MANILA, Philippines — The Sandiganbayan has cleared Sen. Ramon “Bong” Revilla Jr. of his remaining graft cases in relation to his alleged participation in the Priority Development Assistance Fund scam or the pork barrel scam.
The Sandiganbayan Special First Division on July 1 dismissed 16 counts of graft cases against Revilla on grounds of insufficiency of evidence against him. The anti-graft court granted his demurrer to evidence, which led to the junking of the case without the defense needing to present evidence.
The court also dismissed the case against Revilla’s aide, Richard Cambe, by reason of his death.
“The bonds posted by accused Revilla re hereby ordered released, subject to the usual accounting and auditing procedures. The Hold Departure Order issued against them are also set aside and declared functus officio,” the ruling read.
The court however denied the demurrer to evidence filed by Janet Lim-Napoles, alleged brains behind the pork barrel scam. This means that Napoles will continue to stand trial in this case.
The Sandiganbayan said that Napoles’ arguments in her pleading “are simply a rehash of the arguments she raised in her Motion to Suppress Evidence and the Motion for Reconsideration, which were both previously resolved by this Court.”
Associate Justice Geraldine Faith Econg penned the ruling, with concurrences from Associate Justices Rafael Lagos and Edgardo Caldona. Associate Justices Efren Dela Cruz and Bayani Jacinto dissented in the grant of Revilla’s demurrer.
The Sandiganbayan Special First Division in December 2018 cleared Revilla of plunder charge filed over misuse of over P224.5 million worth of public funds. The anti-graft court convicted Cambe and Napoles.
Revilla has since staged a successful political comeback and is currently an incumbent senator.
Revilla cited this acquittal in his demurrer to evidence, as he argued that the over acts alleged in the graft cases are the same with the dismissed plunder case, “hence, he should not have been separately charged for violation of Section 3(e) of [Republic Act 3019].”
The senator also said it was not proven that he endorsed Napoles’ non-governmental organization and he repeatedly received kickbacks from the businesswoman. This, Revilla said, shows that there is no overt act to “manifest partiality” or “evident bad faith.” He added that the prosecution failed to prove that he conspired with his co-accused.
During trial, the prosecution presented 11 endorsement letters, where NGOs created following Napoles’ instructions were named, signed by Revilla or his aide Cambe.
The Sandiganbayan looked unto the words of the said letters and held that these were merely recommendatory and did not compel the implementing agencies to award the project to the cited agencies.

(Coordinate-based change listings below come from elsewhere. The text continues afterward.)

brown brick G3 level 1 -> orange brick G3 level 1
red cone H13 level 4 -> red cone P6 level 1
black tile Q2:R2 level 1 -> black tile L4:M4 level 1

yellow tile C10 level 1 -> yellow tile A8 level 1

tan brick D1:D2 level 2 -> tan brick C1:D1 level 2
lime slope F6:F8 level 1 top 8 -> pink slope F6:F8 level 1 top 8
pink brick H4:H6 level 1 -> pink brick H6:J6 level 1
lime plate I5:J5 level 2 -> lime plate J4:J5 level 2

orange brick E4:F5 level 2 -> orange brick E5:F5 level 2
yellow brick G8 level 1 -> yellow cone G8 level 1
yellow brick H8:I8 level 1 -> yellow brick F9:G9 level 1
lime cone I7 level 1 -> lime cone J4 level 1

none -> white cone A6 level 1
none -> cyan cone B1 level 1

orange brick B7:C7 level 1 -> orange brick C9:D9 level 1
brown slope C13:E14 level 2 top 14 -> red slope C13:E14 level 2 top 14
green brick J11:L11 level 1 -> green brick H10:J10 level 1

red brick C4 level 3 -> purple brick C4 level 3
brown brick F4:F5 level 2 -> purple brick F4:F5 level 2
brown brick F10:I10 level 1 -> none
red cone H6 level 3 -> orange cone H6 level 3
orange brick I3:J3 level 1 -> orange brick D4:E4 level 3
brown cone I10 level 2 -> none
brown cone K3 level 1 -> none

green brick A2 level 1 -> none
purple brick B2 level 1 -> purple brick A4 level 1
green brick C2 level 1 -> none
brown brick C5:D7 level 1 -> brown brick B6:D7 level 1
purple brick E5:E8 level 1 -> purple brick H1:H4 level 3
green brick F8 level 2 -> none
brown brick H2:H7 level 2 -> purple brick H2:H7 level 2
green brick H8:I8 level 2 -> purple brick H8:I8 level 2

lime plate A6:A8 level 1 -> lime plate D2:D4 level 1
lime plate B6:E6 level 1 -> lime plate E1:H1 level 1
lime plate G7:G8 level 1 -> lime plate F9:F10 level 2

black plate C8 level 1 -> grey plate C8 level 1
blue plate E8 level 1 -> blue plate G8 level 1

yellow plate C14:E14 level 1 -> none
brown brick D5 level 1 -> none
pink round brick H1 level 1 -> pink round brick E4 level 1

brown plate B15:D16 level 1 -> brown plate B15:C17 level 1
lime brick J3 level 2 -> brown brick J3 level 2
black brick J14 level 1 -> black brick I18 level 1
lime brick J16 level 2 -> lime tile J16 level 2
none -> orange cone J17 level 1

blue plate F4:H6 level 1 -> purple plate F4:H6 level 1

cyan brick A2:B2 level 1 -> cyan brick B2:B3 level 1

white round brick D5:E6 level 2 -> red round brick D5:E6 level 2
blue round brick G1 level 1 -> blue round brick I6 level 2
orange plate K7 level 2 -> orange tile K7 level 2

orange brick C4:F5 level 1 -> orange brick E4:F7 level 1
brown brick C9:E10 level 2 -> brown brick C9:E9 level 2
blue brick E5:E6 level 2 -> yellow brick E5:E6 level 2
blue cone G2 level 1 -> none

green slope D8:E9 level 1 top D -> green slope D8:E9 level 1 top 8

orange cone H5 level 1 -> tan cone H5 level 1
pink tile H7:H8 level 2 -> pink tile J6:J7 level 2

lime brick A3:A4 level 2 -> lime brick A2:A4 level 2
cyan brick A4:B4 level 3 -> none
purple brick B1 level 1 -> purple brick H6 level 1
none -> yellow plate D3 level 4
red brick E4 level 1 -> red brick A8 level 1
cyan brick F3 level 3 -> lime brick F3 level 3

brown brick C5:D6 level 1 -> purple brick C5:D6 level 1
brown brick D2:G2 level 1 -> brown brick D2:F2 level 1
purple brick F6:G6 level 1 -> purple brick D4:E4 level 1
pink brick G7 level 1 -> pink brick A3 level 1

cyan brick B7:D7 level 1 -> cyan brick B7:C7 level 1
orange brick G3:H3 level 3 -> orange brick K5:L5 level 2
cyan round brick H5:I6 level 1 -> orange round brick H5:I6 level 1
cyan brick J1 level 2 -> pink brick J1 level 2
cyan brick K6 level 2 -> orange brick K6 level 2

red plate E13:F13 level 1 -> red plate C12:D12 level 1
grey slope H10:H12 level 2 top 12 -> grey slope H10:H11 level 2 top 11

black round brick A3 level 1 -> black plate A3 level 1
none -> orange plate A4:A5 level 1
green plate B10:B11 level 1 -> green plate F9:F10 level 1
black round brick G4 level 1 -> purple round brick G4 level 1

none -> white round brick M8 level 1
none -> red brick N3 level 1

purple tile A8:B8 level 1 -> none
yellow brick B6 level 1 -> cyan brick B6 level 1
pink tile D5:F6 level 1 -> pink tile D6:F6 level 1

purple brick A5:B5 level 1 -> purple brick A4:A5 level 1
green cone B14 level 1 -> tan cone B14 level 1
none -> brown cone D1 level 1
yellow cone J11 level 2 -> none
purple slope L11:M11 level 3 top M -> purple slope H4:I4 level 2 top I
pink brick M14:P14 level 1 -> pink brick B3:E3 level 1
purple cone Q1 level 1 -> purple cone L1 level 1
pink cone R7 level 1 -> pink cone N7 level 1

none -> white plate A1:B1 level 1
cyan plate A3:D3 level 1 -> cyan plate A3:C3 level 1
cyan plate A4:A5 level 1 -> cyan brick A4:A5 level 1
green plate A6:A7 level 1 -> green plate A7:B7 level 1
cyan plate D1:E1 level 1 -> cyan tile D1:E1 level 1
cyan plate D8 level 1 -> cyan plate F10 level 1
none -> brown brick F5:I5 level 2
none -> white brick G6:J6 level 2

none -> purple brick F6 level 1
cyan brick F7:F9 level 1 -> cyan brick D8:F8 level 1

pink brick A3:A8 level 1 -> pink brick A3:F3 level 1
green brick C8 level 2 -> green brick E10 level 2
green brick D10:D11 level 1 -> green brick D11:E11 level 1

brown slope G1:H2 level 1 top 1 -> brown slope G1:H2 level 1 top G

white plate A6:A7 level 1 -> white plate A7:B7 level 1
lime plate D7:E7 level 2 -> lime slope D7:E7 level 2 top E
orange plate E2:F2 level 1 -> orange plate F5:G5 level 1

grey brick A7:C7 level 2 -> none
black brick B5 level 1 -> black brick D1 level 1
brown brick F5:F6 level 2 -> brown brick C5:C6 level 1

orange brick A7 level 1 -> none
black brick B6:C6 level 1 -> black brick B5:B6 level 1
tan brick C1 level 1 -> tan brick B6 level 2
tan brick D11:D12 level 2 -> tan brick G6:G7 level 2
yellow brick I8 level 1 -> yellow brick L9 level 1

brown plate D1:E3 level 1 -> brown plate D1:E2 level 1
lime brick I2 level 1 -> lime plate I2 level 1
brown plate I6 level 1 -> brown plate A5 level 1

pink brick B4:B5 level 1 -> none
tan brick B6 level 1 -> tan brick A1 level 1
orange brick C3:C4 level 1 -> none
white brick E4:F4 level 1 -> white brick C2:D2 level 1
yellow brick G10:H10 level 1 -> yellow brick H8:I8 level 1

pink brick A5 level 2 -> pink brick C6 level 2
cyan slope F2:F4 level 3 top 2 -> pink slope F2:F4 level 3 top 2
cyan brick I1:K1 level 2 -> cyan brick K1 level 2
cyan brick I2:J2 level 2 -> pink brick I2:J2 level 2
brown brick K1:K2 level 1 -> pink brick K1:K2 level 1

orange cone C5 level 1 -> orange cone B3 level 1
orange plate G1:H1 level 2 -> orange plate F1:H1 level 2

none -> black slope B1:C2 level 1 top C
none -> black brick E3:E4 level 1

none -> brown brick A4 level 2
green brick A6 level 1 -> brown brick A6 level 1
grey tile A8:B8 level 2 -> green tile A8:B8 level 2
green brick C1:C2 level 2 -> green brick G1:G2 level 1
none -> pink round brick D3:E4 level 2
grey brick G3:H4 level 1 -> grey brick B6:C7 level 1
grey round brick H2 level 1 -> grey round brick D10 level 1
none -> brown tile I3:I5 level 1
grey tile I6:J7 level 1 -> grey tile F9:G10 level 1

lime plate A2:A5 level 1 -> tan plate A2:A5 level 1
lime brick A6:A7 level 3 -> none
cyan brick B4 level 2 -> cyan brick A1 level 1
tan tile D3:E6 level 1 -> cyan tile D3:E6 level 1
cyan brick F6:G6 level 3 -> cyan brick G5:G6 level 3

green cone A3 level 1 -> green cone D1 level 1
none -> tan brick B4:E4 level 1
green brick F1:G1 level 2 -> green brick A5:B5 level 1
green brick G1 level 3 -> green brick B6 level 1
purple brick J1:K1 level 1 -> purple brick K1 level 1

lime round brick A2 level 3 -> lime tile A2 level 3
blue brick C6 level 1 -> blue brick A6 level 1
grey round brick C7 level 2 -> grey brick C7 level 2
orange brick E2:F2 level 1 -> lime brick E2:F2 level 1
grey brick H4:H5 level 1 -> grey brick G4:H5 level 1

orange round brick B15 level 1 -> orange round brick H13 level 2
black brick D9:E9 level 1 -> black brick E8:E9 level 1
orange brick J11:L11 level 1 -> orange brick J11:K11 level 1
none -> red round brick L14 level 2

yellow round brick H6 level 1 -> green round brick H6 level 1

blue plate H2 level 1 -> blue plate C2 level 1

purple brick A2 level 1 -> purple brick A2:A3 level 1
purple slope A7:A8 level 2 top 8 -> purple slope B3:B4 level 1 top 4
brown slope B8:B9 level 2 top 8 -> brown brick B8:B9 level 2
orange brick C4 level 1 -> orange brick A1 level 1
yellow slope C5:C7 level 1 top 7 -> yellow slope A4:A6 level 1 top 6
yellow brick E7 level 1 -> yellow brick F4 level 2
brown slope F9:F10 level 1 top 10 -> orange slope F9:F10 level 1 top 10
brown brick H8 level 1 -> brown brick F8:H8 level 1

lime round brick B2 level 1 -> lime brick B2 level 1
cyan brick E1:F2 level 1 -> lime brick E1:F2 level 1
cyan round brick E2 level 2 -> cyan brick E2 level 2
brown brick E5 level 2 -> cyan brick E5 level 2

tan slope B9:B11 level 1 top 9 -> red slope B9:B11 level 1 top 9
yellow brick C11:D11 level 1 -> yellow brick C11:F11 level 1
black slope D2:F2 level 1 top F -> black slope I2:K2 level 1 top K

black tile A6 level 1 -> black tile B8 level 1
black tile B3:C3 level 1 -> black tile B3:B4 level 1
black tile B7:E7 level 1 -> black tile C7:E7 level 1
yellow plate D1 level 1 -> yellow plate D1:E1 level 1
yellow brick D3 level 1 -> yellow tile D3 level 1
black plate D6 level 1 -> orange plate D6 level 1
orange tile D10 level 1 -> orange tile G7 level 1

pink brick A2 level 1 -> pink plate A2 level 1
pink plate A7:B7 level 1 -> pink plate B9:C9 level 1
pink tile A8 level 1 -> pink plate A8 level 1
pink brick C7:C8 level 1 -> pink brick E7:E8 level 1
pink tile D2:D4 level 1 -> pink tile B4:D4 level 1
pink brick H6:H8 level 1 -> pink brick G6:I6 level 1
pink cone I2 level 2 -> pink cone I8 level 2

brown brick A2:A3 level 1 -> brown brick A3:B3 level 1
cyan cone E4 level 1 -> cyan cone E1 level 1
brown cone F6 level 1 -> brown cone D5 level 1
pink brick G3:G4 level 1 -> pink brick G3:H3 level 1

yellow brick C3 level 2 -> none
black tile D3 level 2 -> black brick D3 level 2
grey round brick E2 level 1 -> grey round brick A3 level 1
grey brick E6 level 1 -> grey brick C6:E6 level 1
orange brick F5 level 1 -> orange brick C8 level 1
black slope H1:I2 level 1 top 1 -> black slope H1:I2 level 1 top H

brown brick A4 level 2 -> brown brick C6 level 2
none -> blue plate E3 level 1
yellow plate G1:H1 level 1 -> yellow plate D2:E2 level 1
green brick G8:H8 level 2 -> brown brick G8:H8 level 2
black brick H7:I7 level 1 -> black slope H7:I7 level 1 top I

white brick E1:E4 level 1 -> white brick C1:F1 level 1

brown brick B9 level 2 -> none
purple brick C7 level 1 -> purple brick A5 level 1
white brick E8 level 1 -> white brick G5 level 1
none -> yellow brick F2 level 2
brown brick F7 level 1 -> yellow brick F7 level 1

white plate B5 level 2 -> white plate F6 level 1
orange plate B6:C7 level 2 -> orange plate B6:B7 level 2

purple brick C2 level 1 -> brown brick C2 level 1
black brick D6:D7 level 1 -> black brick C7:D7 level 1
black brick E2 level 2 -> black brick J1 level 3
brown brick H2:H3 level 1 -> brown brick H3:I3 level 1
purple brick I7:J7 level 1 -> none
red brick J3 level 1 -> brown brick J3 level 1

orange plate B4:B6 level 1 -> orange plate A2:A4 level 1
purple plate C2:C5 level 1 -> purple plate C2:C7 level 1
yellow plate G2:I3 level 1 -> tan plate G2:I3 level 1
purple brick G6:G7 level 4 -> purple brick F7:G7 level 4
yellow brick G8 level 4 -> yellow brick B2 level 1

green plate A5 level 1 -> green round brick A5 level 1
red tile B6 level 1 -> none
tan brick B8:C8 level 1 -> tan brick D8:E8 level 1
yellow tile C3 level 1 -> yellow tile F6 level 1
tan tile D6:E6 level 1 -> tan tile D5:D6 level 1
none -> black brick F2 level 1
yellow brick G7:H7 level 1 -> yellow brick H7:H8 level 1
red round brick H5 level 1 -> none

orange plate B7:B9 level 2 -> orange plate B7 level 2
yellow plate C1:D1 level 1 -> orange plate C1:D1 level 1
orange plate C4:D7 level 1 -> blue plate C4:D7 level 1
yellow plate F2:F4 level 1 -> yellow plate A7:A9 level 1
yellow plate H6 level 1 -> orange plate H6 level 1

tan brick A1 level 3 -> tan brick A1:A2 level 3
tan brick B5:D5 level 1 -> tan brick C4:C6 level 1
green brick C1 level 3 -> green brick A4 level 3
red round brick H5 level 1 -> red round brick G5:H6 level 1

“The choice of the NGO to implement the project still rests with the Implementing Agency,” it said.
The Sandiganbayan also pointed out that Revilla and Cambe do not have the power to award or accredit the project. “Therefore, the element of ‘giving unwarranted benefit’ required under Section 3(e) RA 3019 is not present,” it added.
The prosecution cited in their case that deposits were made into the bank account of Revilla, his wife and his child within the 30 days that the alleged “kickback” that prosecution witness Benhur Luy told the court of.
But the Sandiganbayan said the prosecution failed to establish that Revilla’s wife did not have her own independent source of income not did it present evidence that the senator did not have other sources of income from 2006-2009 aside from his work as a lawmaker.
“The glaring absence of evidence proving that accused Revilla directly received the proceeds from the PDAF projects or any money from accused Napoles that motivated him to give her and her NGOs unwarranted advantage to the detriment of the government, cannot be ignored by this Court,” it added.
“The continued lack of evidence that would prove beyond reasonable doubt accused Revilla’s involvement in these PDAF transactions leads to a conclusion from different in the plunder case,” the ruling further read.